Polymers get their power and features from their structure at the nanoscale. The covalent rigid skeleton of Stupp's first hybrid polymer has a cross-section shaped like a ninja star -- a hard core with arms spiraling out. In between the arms is the softer "life force" material. This is the area that can be animated, refreshed and recharged, features that could be useful in a range of valuable applications.

"The fascinating chemistry of the hybrid polymers is that growing the two types of polymers simultaneously generates a structure that is completely different from the two grown alone," Stupp said. "I can envision this new material being a super-smart patch for drug delivery, where you load the patch with different medications, and then reload it in the exact same compartments when the medicine is gone."

Stupp also is the Board of Trustees Professor of Materials Science and Engineering, Chemistry, Medicine and Biomedical Engineering and holds appointments in Northwestern University Feinberg School of Medicine, the McCormick School of Engineering and Applied Science and the Weinberg College of Arts and Sciences.
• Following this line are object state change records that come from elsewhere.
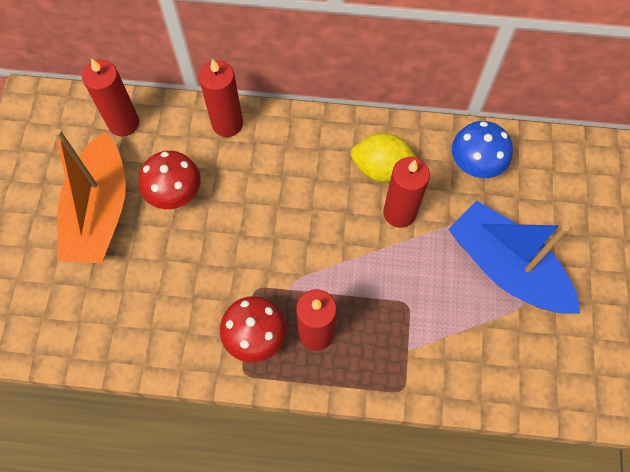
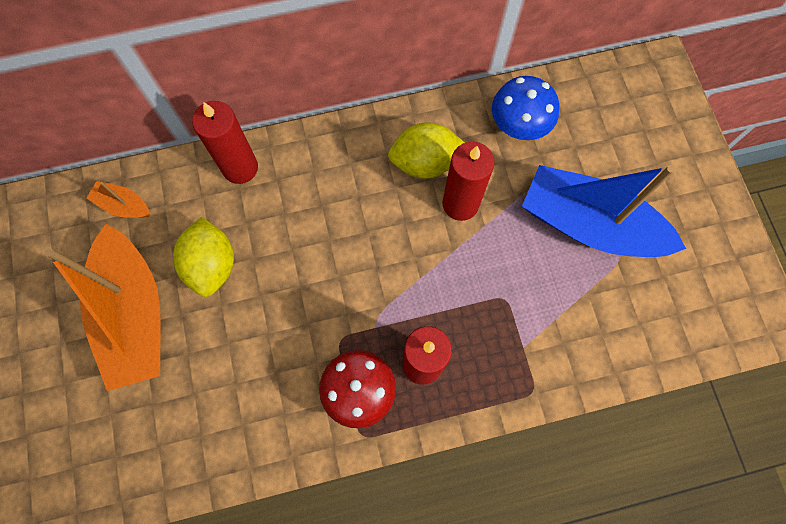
camera: 20 degrees left, 5 degrees up
(124, 123) = (123, 205): red candle -> orange boat
(175, 193) = (212, 265): red mushroom -> yellow lemon

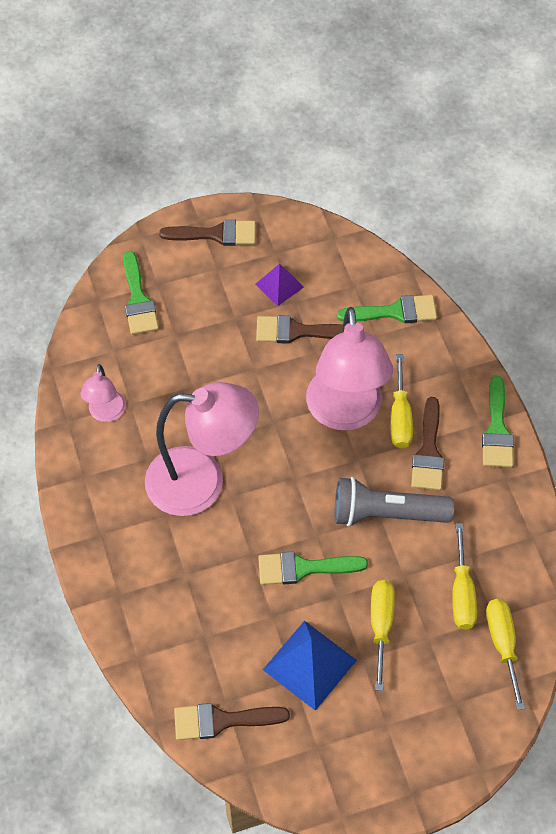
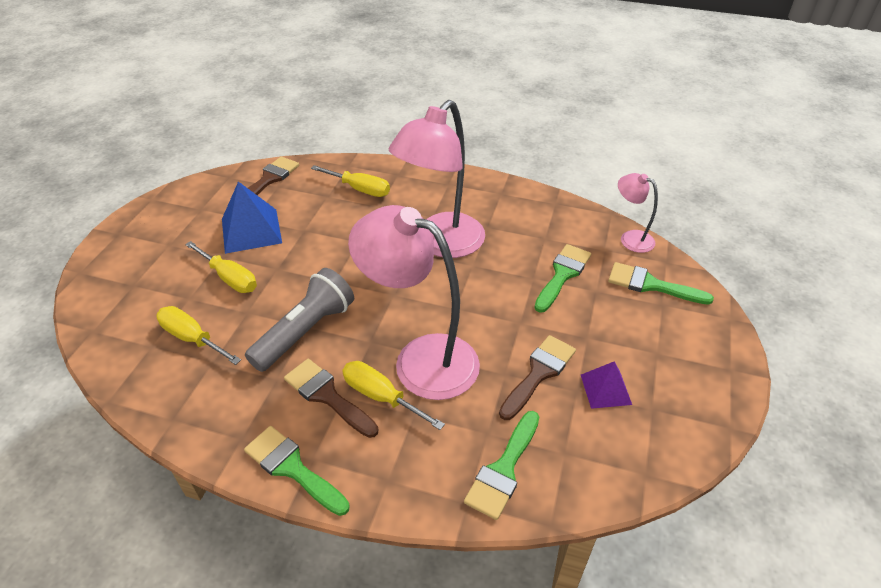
camera: 125 degrees right, 15 degrees down
(106, 413) = (546, 223): pink lamp -> pink lamp (630, 238)
(216, 234) = (705, 373): brown brush -> none
(303, 568) = (318, 261): green brush -> green brush (562, 274)
(502, 644) = (128, 337): yellow screwdriver -> yellow screwdriver (360, 189)

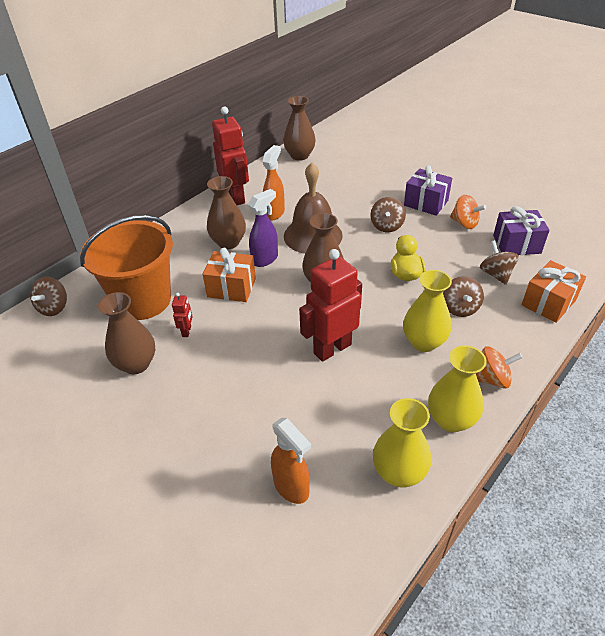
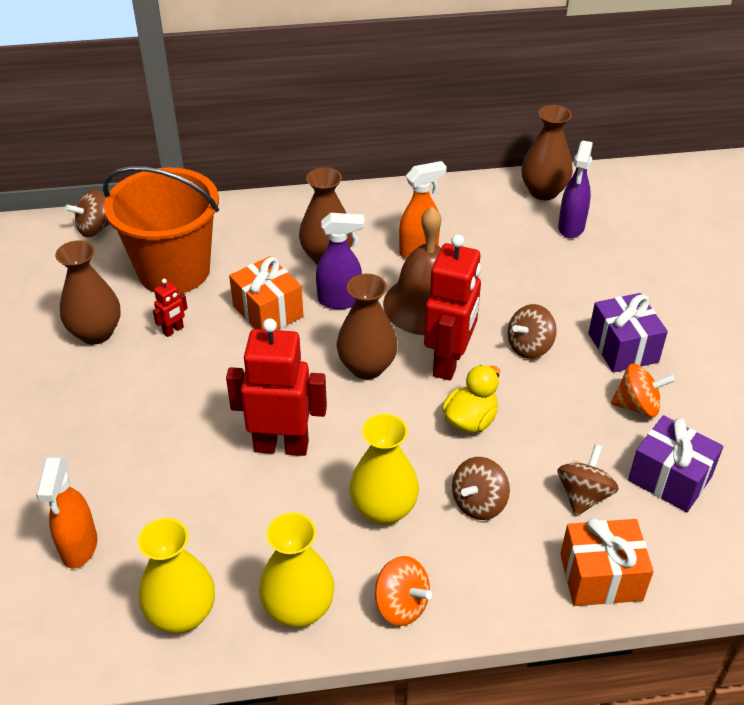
camera: 40 degrees right, 0 degrees up
(236, 197) = (401, 206): red robot -> red robot (449, 362)
(334, 165) = (571, 228): none -> purple spray bottle
(464, 223) = (637, 406): orange spinning top -> orange spinning top turned 75 degrees counterclockwise

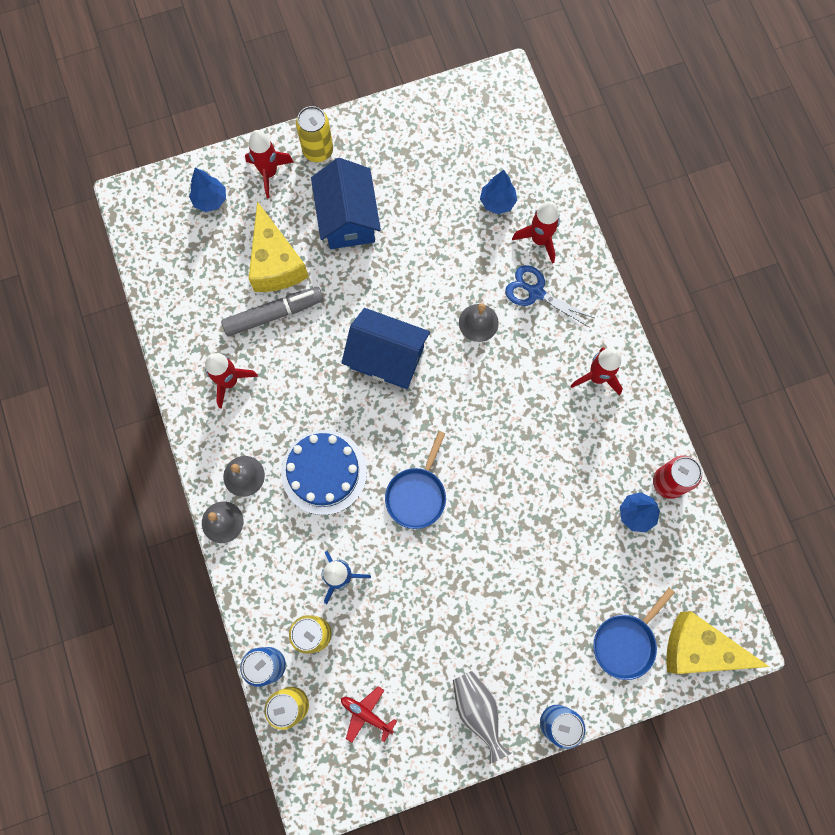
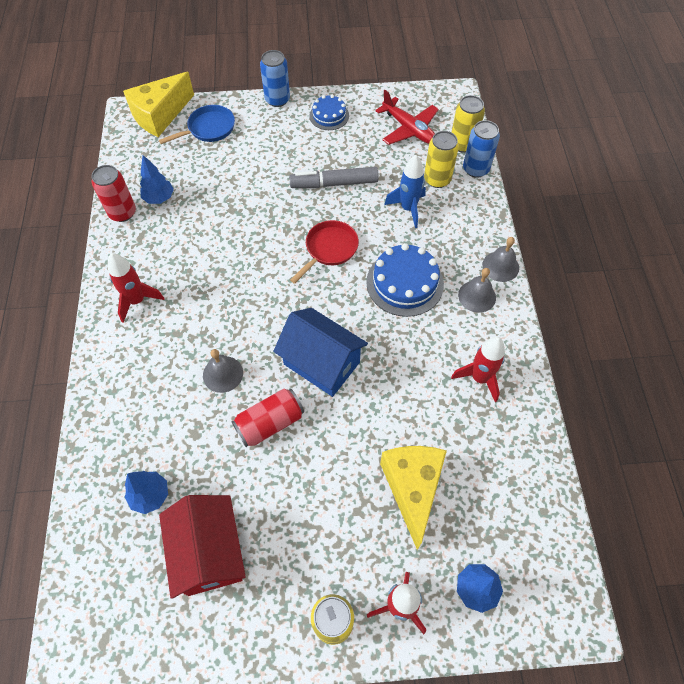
camera: 165 degrees left, 15 degrees down
(273, 314) = (424, 433): grey marker -> grey marker (334, 184)
(348, 219) = (320, 520): blue house -> none
(366, 714) = (409, 129): red plane -> red plane, size x1.62
(417, 287) = (270, 423): none -> red can
(417, 494) = (329, 249): blue pan -> red pan
(431, 173) = (209, 552): none -> red house
(478, 710) = (329, 115): grey vase -> blue cake
(536, 292) = (155, 388): blue scissors -> none
(539, 240) = (126, 441): red rocket -> none
(698, 649) = (160, 115): yellow cheese -> yellow cheese turned 105 degrees clockwise

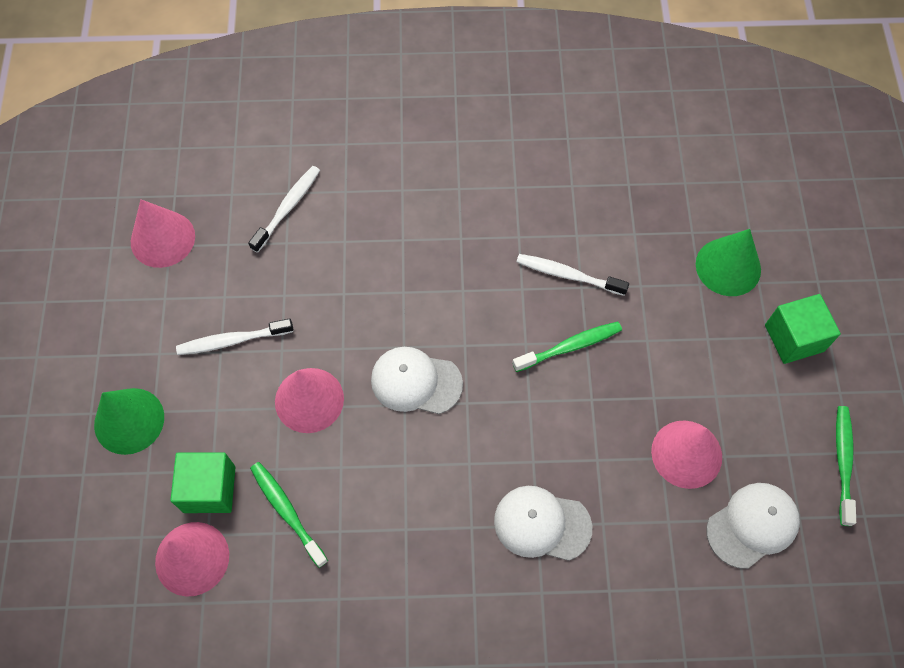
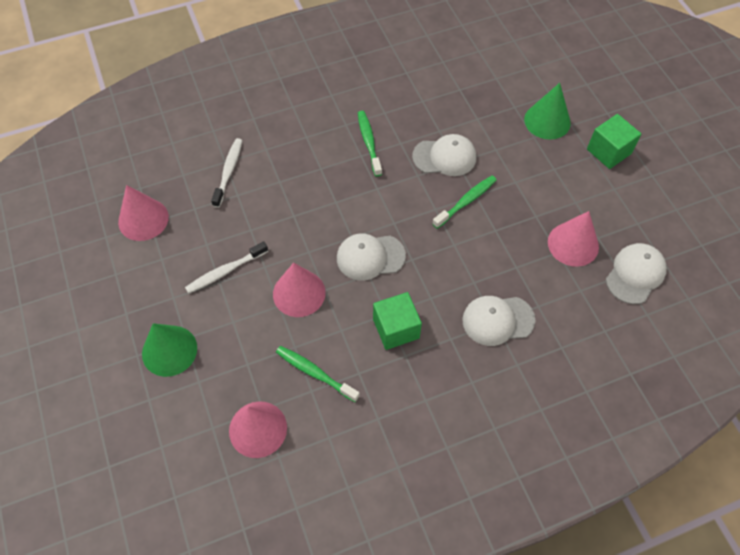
camera: 20 degrees left, 5 degrees down
(209, 489) = (250, 377): green cube -> green cube (396, 328)
(568, 275) = (444, 157): white toothbrush -> white cap
(843, 462) = (673, 217): green toothbrush -> green toothbrush (369, 142)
Stupp and his research team also discovered that the covalent polymerization that forms the rigid compartment is "catalyzed" by the supramolecular polymerization, thus yielding much higher molecular weight polymers.

The strongly bonded covalent compartment provides the skeleton, and the weakly bonded supramolecular compartment can wear away or be used up, depending on its function, and then be regenerated by adding small molecules. After the simultaneous polymerizations of covalent and non-covalent bonds, the two compartments end up bonded to each other, yielding a very long, perfectly shaped cylindrical filament.

To better understand the hybrid's underlying chemistry, Stupp and his team worked with George C. Schatz, a world-renowned theoretician and a Charles E. and Emma H. Morrison Professor of Chemistry at Northwestern. Schatz's computer simulations showed the two types of compartments are nicely integrated with hydrogen bonds, which are bonds that can be broken. Schatz is a co-author of the study.